(Dataset entries)
┌──

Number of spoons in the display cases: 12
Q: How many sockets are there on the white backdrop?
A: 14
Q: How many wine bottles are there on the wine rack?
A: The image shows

└──

GOAL => Please copy out every line of the material above word for word, with nothing changed.

TASK RESULT =>
Number of spoons in the display cases: 12
Q: How many sockets are there on the white backdrop?
A: 14
Q: How many wine bottles are there on the wine rack?
A: The image shows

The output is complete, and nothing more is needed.